Cool Jazz

Mack Scogin describes his firm’s recent dormitory at Tulane University as a project that needed “to come from within itself”-one wherein the designers made no attempt to “bring in external issues” or “burden the design with concerns that might be ‘hot’ in architecture currently.” Their goal was to draw on a difficult site, a tightly defined program, a venerable institution, and a colorful locale to create a fresh and appropriate building that had the distinctiveness and particularity of other student housing projects the architects admired. Alvar Aalto’s Baker House at the Massachusetts Institute of Technology and Eero Saarinen’s Morse and Stiles Colleges at Yale served as inspirations, not for their specific configuration or overall architectural image, but for their attitude toward accommodating the fragile and complex life of a college dormitory and its context in an open-minded, responsive manner.

One of the early design issues that demanded this kind of careful response involved a serious conflict between town and gown over the site for the dormitory, a narrow parcel with its long west face backing up to the historic Audubon Boulevard neighborhood. At first, homeowners could not imagine any circumstance under which student housing could reside comfortably across their back fences. But by creating a long, thin building on the western edge of the site, with its quiet face to the neighborhood and its lively face to the campus, the architects established a boundary condition that satisfied both, university and neighborhood interests.

Dubbed the “ranges” after the second tier of buildings off the lawn at the University of Virginia, this oddly configured combination of private flats and two-story lofts with exterior access demonstrates how constraints have generated an appealing idiosyncrasy throughout the project.

Indeed, a circumstantial quirkiness seemed to the architects to be very much in the spirit of New Orleans, which Scogin describes as being all about mystery. Though clear enough in plan, the dormitory’s ensemble of buildings – the “ranges,” plus three larger, donut-shaped “houses” – generates an enigmatic series of in-between courts, gardens, patios, and terraces that provoke the kind of surprise and discovery for which the Crescent City is famous.
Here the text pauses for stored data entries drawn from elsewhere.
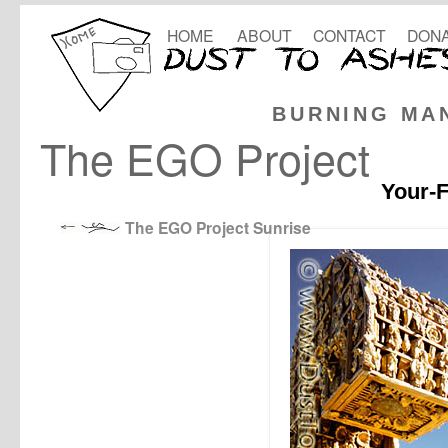
HOME
ABOUT
CONTACT
DONA
BURNING MA
The EGO Project
Your-F
The EGO Project Sunrise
Each of the three buildings strung along the east side of the site centers on a tall, top-lit garden lushly planted with palms and aspidistra to resemble the “secret” courts of the French Quarter. The soft Louisiana St. Joe brick, tall windows with interior wood shutters, generous balconies, and careful metalwork details also root the complex firmly in its locale.

The life that occurs here has the distinctive flavor and feel of New Orleans as well. Students sunbathe and read on the grassy lawns in front of the ranges and barbecue in the spacious courts between the buildings. Brian Jones, who operated the dormitory in its first year for the university’s Office of Residential Life, applauds the project’s abundant outdoor spaces,noting, “There are always people out on the balconies. A third of our students are from the Northeast, and they really enjoy a 75-degree January day.”

Jones is equally enthusiastic about the way the dormitory’s design accomplishes the client’s goals in terms of facilitating a sense of community inside the buildings. The three primary buildings accommodate about 100 students each and are currently programmed to house interdisciplinary living/learning units. Each floor of 25-30 students has a kitchen, lounge, laundry, study room, and terrace clustered together to encourage casual encounters at a more intimate scale. Generous private rooms with 10-foot exposed concrete ceilings and custom movable furniture vary widely in shape, size, and arrangement to emphasize individual identity within the larger whole.

Mack Scogin and Merrill Elam, along with former partner Lloyd Bray and local associate Wayne Troyer, have created a remarkably livable and endearing little jewel out of a building type that is generally characterized by crudeness and over-systemization. By superimposing a simple vocabulary of brick and stucco walls punctuated by taut glass onto an idiosyncratic set of volumes, they achieve strong visual interest with an economy of means. They do so in a context that has a rich tradition of taking a solid melody and improvising with riffs and flourishes to generate richness and complexity. The design process has resulted in a fresh and sophisticated architectural expression that makes magic out of the constraints of its program and place.